TC devlet gerçekliği hakkında hiçbir yanılgıya ve tereddüde meydan bırakmayacak bugüne ışık tutacak gerçek tahlil yaparak yol gösterici rolü oynamıştır.

Haki Karer’i partileşme yolunda atılan ilk cesur adım olarak anlamak gerekir.  Bu adım mutlaka militan yoldan olarak kavramak ve uygulamak gerekir. Tohum halinde devrimci düşüncelerin halka militanlara ait olması yolunda yapılan büyük fedakarlık olarak anlamak ve tanımlamak gerekir. En zor koşularda devrim ve özgürlük inancının tükenmemesi mücadelesinin sürdürülmesi olarak anlamak gerektiğini düşünüyorum.

Dörtler nasıl ki karanlığın en koyu anında yanan aydınlık ateşi olarak değerlendiriyorsak Leyla Güven şahsında bugün devam eden zindan direnişini aynı tarihsel anlamda süren benzerlik olarak değerlendiriyorum. Dörtler büyük bir uyanışın önemli tarihsel kesitiydi. Leyla güven arkadaş şahsında sürdürülen direnişin de büyük kitlesel uyanışın yeniden kazanma fikrinin ve idealinin cesur adımı olarak görüyorum. Leyla güven ve zindan direnişçilerinin büyük fedakarca direnişi en zor koşullarda ve anda kazanma ve başarma inancı olarak değerlendirmek gerekir.

Tecrit bir öndere bir devrimciye bir militana yönelik bir saldırı olarak görmemek gerekir. Tecrit bir halkın özgürlük idealine vurulmak istenen en büyük zincir olarak okumak gerekir. Zindan direnişini de bu ağır kuşatma saldırısına yönelik bir cesaret duruşu olarak değerlendiriyorum.

İbrahim Kaypakkaya yoldaş yapamadığımız ve layıkıyla yerine getiremediğimiz görevlerimizi yeniden hatırlatıyor. En ileri bilinci kuşanmak için cüret ve cesareti kendimize ilke edinmeliyiz. Bilinç ve cesareti birlikte irademize işleyerek yürümemiz gerektiğini hatırlatıyor.

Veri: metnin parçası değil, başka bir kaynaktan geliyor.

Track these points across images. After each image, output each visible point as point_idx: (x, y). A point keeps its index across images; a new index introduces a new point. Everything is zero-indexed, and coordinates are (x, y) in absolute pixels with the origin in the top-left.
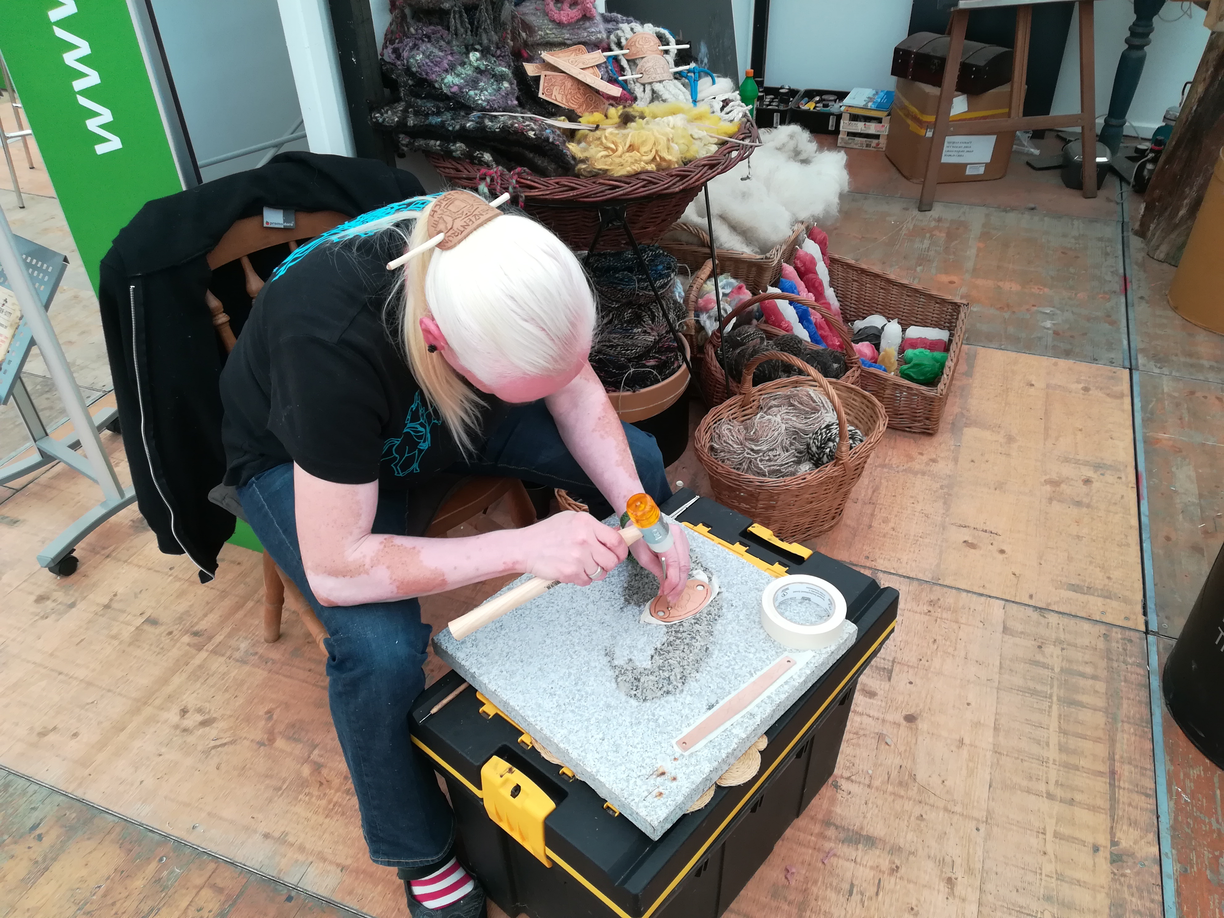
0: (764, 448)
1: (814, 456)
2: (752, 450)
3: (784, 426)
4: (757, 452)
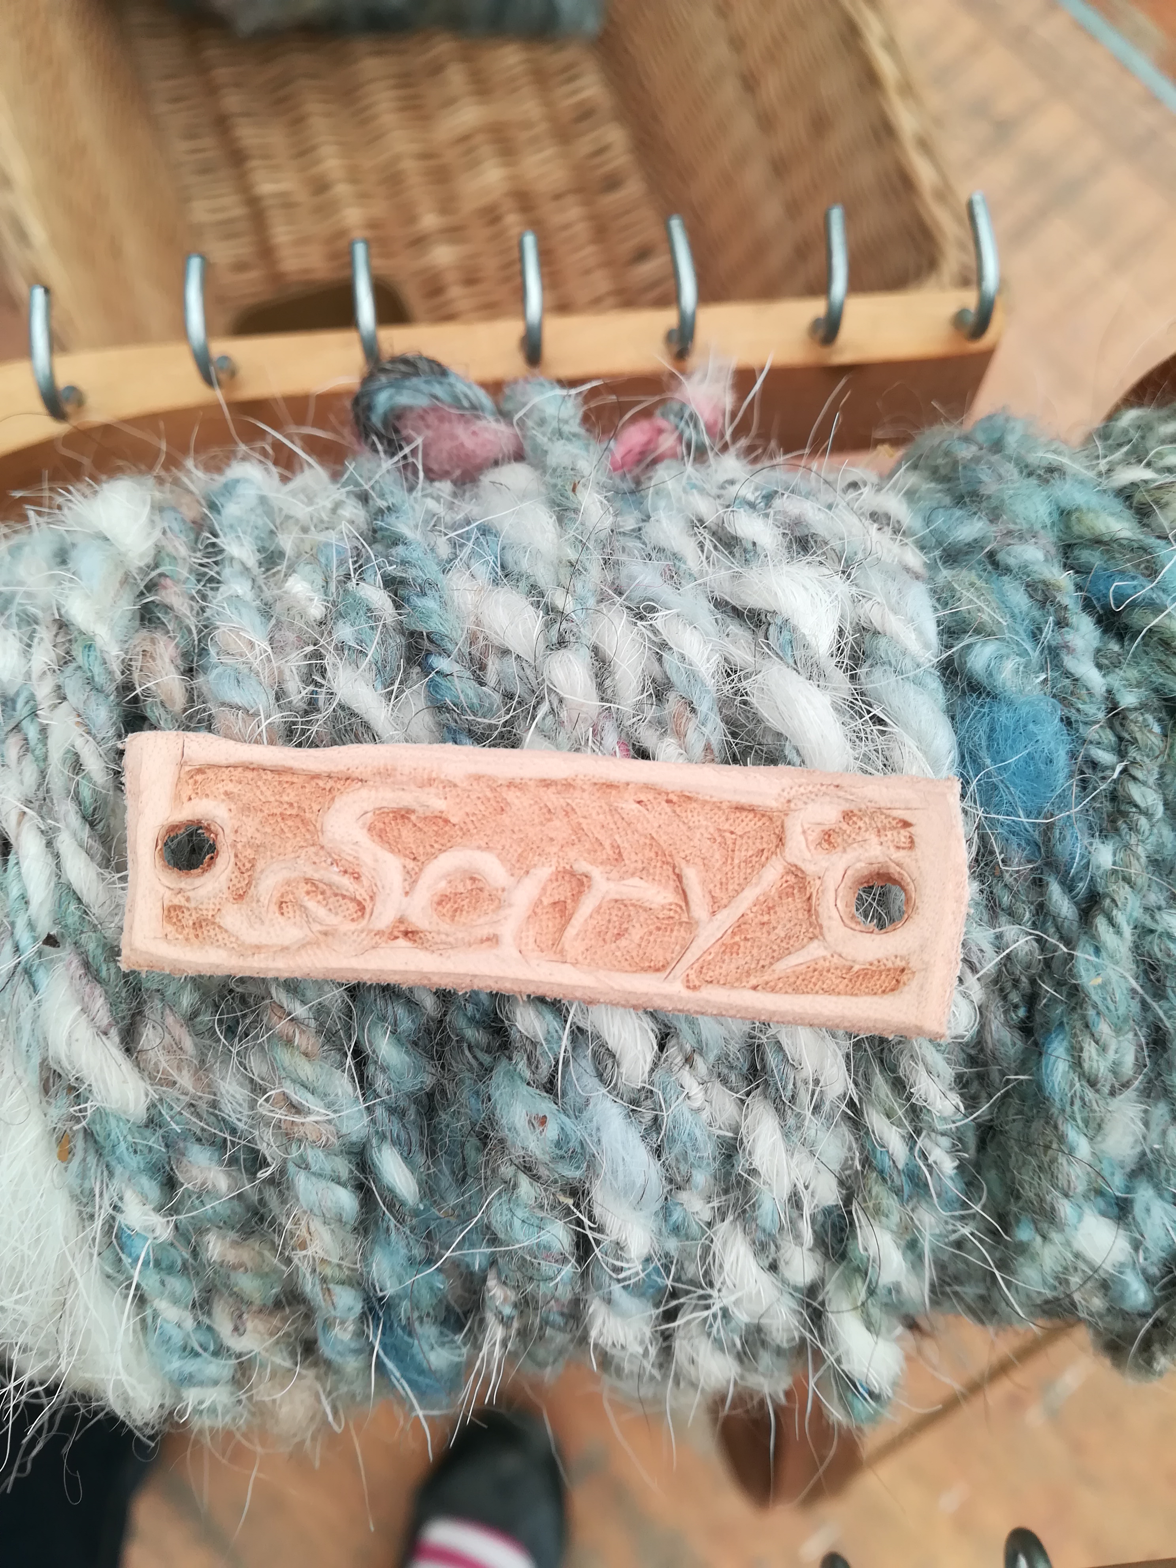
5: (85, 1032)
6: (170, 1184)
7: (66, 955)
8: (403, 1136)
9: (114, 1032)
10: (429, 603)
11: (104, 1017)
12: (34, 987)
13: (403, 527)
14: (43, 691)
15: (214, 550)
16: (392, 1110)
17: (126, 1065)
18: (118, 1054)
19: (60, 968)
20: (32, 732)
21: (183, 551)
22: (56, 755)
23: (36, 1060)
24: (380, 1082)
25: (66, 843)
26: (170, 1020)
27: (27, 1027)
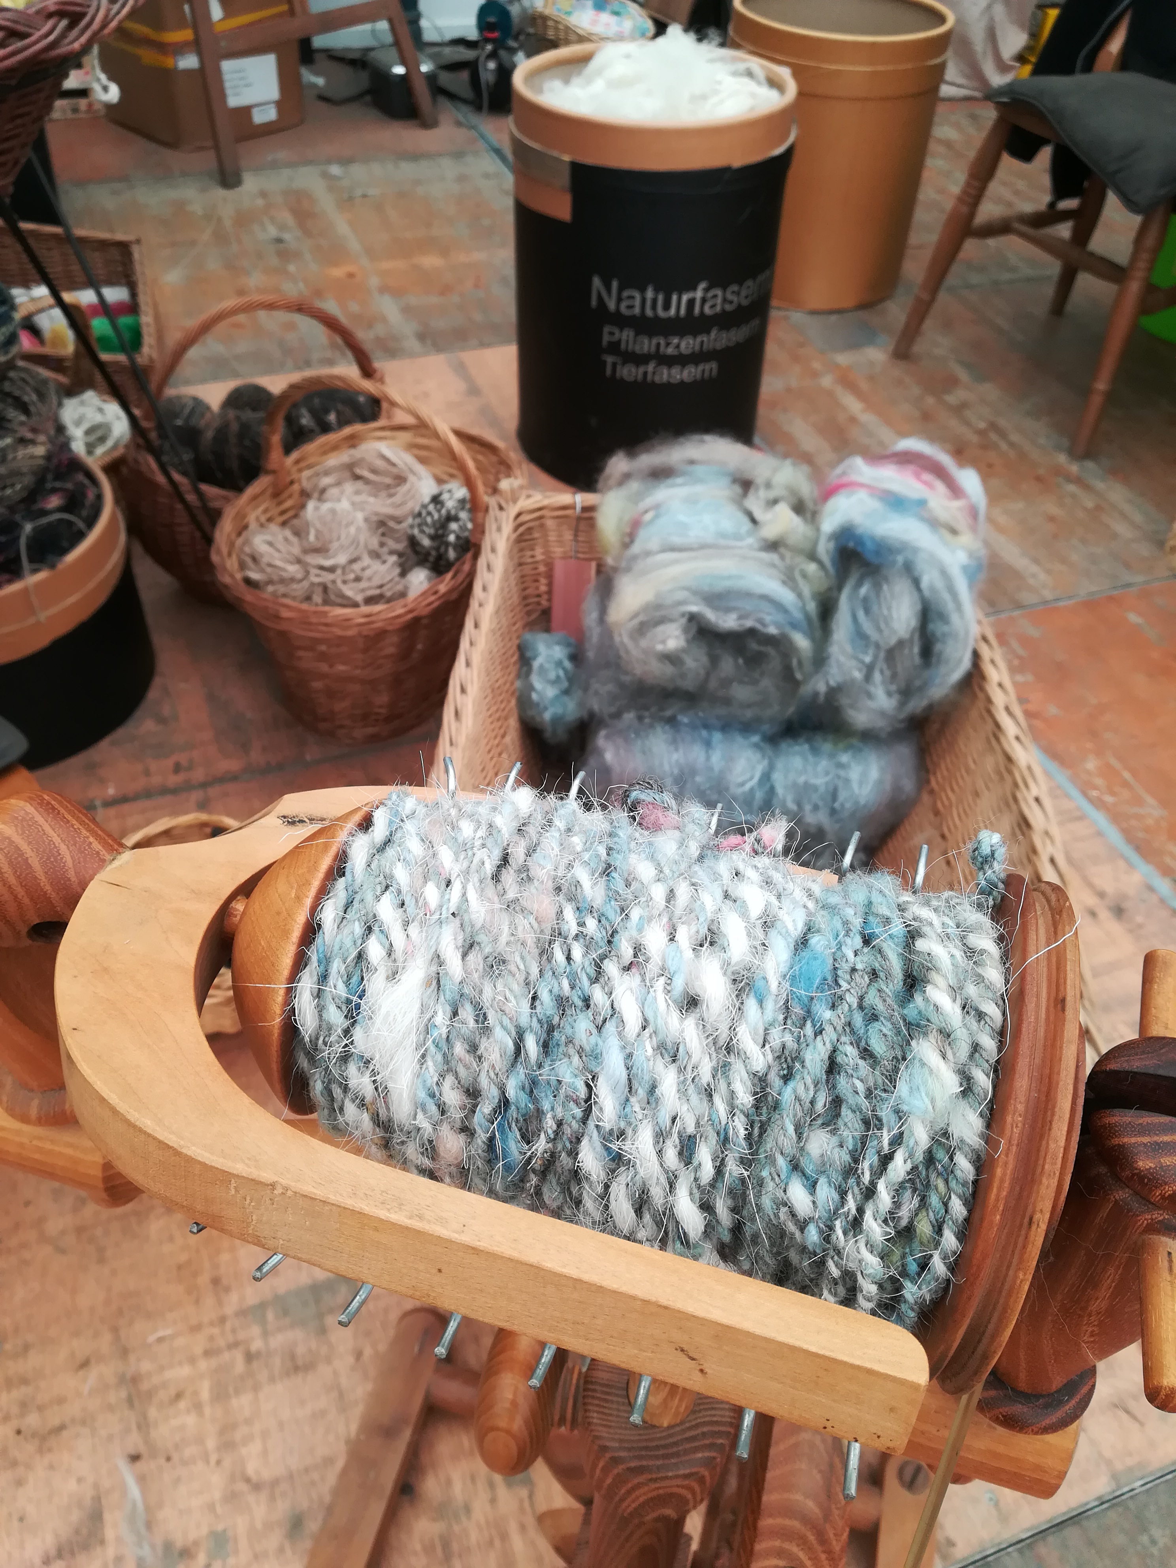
0: (341, 559)
1: (428, 554)
2: (322, 568)
3: (360, 516)
4: (332, 569)
5: (452, 947)
6: (455, 1014)
7: (457, 921)
8: (540, 1032)
9: (461, 950)
10: (620, 857)
11: (460, 943)
12: (441, 927)
13: (621, 833)
14: (478, 843)
15: (550, 821)
16: (539, 1021)
17: (460, 961)
18: (460, 957)
19: (452, 925)
20: (470, 853)
21: (540, 817)
22: (476, 860)
23: (433, 950)
24: (539, 1009)
25: (470, 887)
26: (479, 956)
27: (435, 938)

Her koşul altında hakikati arayarak imkansızı istemeyi statükocu bürokrat dogmatik anlayış ve yaklaşımlardan kopmayı her bakımdan nitelikli sıçramayı emrediyor. Reformizm-Revizyonizmle aramıza kalın kesin çizgi çekmemizi nihai hedefe ulaşmanın yolu arayışı ve mücadelesini daha fazla büyütmeyi anlatıyor ve hatırlatıyor.

Her gün yeniden ve yeniden Kaypakkaya’nın düşünce ve yaşamına, savaşma ve zafere olan inancına fikirlerine sarılmak gerektiğine ihtiyaç olduğunu anlatıyor. Söylem ve istemin yetmediğini harekete geçmek gerektiğini anlatıyor.